12.1.4. L’approche sociologique et sociocritique permet au lecteur de prendre conscience de ses appartenances sociales et de son devenir social.

Les différents modèles de lecture relevant d’une approche sociologique de la littérature lui font d’abord reconnaître, dans l’oeuvre littéraire, la réalité des faits sociaux et une représentation du social. Un sociologue comme P.Bourdieu, soucieux de substituer aux « images simplistes et unilatérales [des réalités sociales] (celles que véhicule la presse notamment), une représentation complexe et multiple » 0 , va jusqu’à considérer l’oeuvre littéraire comme le modèle de cette représentation. Certes la seule lecture d’un roman comme Le père Goriot de Balzac ne suffit pas à donner à l’élève une vision claire des relations sociales qui structurent la micro-société qu’a choisi d’y dépeindre l’auteur. Mais les méthodes de sociologie descriptive appliquées à un tel roman lui permettent une analyse de la société représentée, en l’occurrence, le monde de la Restauration où se côtoient bourgeois affairistes, qui cherchent à cautionner leur fortune et à gagner une considération sociale, et aristocrates ruinés, à la recherche d’argent bourgeois et prêts pour cela, à se « mésallier ».

Une telle approche permet, d’évidence, à l’élève de prendre conscience des réalités sociales et de leur importance dans les relations humaines. Nul doute que, en lisant la même oeuvre à travers une approche sociocritique (grâce à laquelle peut se dégager la « vision du monde » du groupe social qui a produit l’oeuvre), le même lecteur ne développe sa compréhension des phénomènes sociétaux et celle de leur incidence sur le développement de la personne en général et de sa personne, en particulier. En lisant Le père Goriot selon la méthode préconisée par L. Goldmann dans Le Dieu caché 0 , l’élève peut, au moins, à défaut de rétablir, dans sa lecture, l’ensemble des rapports liant l’oeuvre et les structures de la société qui ont produit cette oeuvre, retrouver les contraintes sociales ou historiques qui ont influencé cette production. Ayant observé la « vision du monde », paradoxale de ce roman, marquée, entre autres éléments, par l’énergique ambition de certains personnages et le déclin de certains autres, le jeune lecteur ne manquera pas de mettre en relation ce « roman de formation » avec la nouvelle mobilité sociale introduite par les bouleversements sociaux liés à la Révolution Française et revendiquée par la société bourgeoise triomphante. Ce « roman d’apprentissage » est même particulièrement approprié pour permettre à un adolescent d’aujourd’hui d’évaluer les conditions et les enjeux de son autonomie sociale par rapport à la société contemporaine de plus en plus mobile et de construire, à l’occasion de sa lecture, sa propre « vision du monde ».

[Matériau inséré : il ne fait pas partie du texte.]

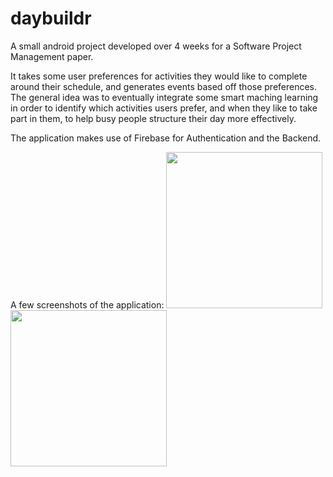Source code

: # daybuildr
A small android project developed over 4 weeks for a Software Project Management paper.

It takes some user preferences for activities they would like to complete around their schedule,
and generates events based off those preferences. The general idea was to eventually integrate some
smart maching learning in order to identify which activities users prefer, and when they like to take 
part in them, to help busy people structure their day more effectively. 

The application makes use of Firebase for Authentication and the Backend.

A few screenshots of the application:
<img src="https://image.ibb.co/bAjb2d/Screenshot1.png" width="250"></img>    <img src="https://image.ibb.co/dKa5vy/Picture5.png" width="250"></img>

Et si «l ’éducation, comme l’affirme Bernard Charlot, est un ensemble de pratiques et de processus par lequel de l’humain advient en l’homme » 0 , la lecture de l’oeuvre littéraire n’abandonne en rien les dimensions proprement éducatives liées à l’objet anthropologique qu’est l’oeuvre littéraire et à ses fonctions de transmission anthropologique, en permettant au jeune lecteur de prendre ainsi conscience de ses appartenances sociales et de son à-venir social.

Notes
0.

Bourdieu (Pierre), La misère du monde, Paris, Le Seuil, 1993, p.9.

0.

Goldmann (Lucien), Le Dieu caché, Paris, Gallimard, 1959.

0.

Charlot (Bernard), Les sciences de l’éducation, un enjeu, un défi, Paris, ESF, 1995, p.21.